The Fluidity of Movement

Most people would be discouraged by a high wall or drainage ditch in their path, but such things are welcome obstacles for practitioners of a French martial art called parkour. It’s been around for decades, but it wasn’t until James Bond chased discipline co-founder Sébastien Foucan through a Madagascar construction site in Casino Royale that the practice hit mainstream.

The Oklahoma Parkour Association was founded in 2007 by Jordan Nelson, Chris Stevenson and Cody Green. “We get the right information out there so people don’t operate on rumors or preconceived notions of what the discipline is. We make sure they know what we do and why we do it,” Nelson says.

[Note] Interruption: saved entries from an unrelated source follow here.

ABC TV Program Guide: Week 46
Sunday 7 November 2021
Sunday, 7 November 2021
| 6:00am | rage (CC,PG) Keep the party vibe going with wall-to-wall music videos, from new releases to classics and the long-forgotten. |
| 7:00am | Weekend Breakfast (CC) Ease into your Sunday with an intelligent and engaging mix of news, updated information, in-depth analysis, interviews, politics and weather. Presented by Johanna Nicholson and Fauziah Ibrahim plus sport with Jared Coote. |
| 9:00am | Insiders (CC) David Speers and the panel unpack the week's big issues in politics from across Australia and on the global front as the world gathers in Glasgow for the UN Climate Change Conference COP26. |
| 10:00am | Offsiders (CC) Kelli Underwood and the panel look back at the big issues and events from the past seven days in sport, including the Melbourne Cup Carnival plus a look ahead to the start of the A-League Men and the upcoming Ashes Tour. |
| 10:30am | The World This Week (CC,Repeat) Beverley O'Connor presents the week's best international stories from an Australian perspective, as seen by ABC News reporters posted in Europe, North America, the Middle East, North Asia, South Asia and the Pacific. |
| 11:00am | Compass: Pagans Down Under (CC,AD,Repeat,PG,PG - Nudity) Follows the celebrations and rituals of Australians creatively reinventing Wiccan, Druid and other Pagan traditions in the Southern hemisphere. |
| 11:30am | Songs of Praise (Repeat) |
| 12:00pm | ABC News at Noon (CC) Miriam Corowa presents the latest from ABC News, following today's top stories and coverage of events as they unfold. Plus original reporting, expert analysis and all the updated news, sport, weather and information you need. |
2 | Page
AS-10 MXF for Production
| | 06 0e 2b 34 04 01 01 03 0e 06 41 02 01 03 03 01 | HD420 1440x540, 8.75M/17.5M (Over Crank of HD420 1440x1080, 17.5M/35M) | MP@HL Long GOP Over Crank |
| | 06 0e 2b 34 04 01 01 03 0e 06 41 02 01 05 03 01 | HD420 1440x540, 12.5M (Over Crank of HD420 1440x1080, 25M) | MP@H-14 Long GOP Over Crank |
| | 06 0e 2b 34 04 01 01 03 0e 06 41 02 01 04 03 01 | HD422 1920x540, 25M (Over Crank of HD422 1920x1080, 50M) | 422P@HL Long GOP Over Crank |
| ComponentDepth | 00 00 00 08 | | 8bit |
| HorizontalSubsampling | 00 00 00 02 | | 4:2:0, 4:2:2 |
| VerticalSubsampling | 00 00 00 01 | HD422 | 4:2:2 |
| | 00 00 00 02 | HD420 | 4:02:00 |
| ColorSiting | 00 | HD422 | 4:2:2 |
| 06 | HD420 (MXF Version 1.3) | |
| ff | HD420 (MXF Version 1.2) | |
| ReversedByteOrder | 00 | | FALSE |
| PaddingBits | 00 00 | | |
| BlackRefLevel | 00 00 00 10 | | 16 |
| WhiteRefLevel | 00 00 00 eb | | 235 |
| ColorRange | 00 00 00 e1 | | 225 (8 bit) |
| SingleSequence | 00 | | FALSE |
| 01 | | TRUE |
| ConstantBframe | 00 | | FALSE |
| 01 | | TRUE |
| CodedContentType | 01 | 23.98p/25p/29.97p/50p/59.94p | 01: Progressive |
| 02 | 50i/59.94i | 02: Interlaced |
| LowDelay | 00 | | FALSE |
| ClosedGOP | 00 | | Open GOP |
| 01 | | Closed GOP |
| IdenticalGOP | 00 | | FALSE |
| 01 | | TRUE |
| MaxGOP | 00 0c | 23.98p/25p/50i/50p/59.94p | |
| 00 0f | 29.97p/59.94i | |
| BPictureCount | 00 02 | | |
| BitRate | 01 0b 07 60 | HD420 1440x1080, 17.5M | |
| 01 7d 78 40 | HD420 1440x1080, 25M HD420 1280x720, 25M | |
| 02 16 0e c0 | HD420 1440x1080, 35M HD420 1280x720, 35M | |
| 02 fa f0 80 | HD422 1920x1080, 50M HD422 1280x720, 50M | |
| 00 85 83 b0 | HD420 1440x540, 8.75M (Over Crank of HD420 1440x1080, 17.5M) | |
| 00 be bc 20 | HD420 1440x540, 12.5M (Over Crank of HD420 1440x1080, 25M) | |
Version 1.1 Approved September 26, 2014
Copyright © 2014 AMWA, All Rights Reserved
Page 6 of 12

“The biggest misconception is that it’s just kids jumping off of things,” he says. “People see parkour in movies and commercials and think it’s just people taking reckless risks and trespassing. That isn’t what it is at all. It’s a very rigorous discipline. We train for hours and hours every week and every day so that our bodies can move in the most fluid way possible.”

Parkour is designed to enable a practitioner, called a traceur, to travel from one location to another as safely, fluidly and efficiently as possible. A female parkour artist is called a traceuse.

Nelson says a normal person would walk back and forth through a zig-zagging path of wheelchair railings, but a traceur would vault over and go under them in a fluid way. “We practice for hours so we can do it so fluidly that it looks like we’re floating through the bars,” he says.

An offshoot of parkour, called free running, adds flare to parkour’s fast and efficient movements. Jonathan Dewberry has been free running for three or four years. “You throw some flips into it and make it look fancy,” he says. “Free running is more appealing to the eye than parkour.”

Some traceurs maintain that there is no distinction between free running and parkour, and the definition of what constitutes each remains controversial. Initially called l’art du déplacement, the term “parkour” was coined by pioneers David Belle and Hubert Koundé.

“The cool thing about free running and parkour is you don’t need equipment, all you need is a good pair of cross-trainers and an obstacle, and that’s why it’s growing in popularity so quickly,” Dewberry says.

Although traceurs practice vaults, wall-runs and controlled falls without protective gear, Nelson and Dewberry say injuries are rare.

“The risks are really no more than your typical sports like soccer or football,” Nelson says. “Obviously, if a football player went out there without pads and started running around without stretching, he would get injured. If you’re training properly, you shouldn’t have any injuries, and that surprises a lot of people. I’ve been doing this for years and I’ve never had any injuries.”

Dewberry admits the discipline can be dan-gerous, but says traceurs still don’t wear pads because it would inhibit their movement, which would defeat one of the key aspects of the art form.

 “One time I took a drop that was too big for me and I bruised both of my heels and I wasn’t able to walk right for a week. It was horrible,” Dewberry says. The injury came after he jumped off a rail 16 feet in the air. “We’ve all suffered sprained ankles and things like that. If you land wrong, it’s pretty easy to sprain an ankle.”

 “If you’re training correctly, you shouldn’t be putting any more strain on your body than it should take,” Nelson says. “A lot of traceurs train barefoot because that helps you feel if you’re training correctly.”

Nelson says parkour is quickly catching on. “It is definitely growing. With it being an emerging discipline, conservatively, I’d say there are about 100 traceurs in Oklahoma.”

“With any new sport that people have not heard of, there’s a lot of suspicion,” Nelson says. “When people see us training, they automatically wonder why we’re there.”

Nelson doesn’t want parkour to go the way of skateboarding, which was labeled rebellious and caused “no skateboarding” signs to appear everywhere. “Parkour is the complete opposite,” he says. “We are very respectful and we don’t trespass. If authorities still have a problem with it, we respectfully move on and find another public place we can train at.”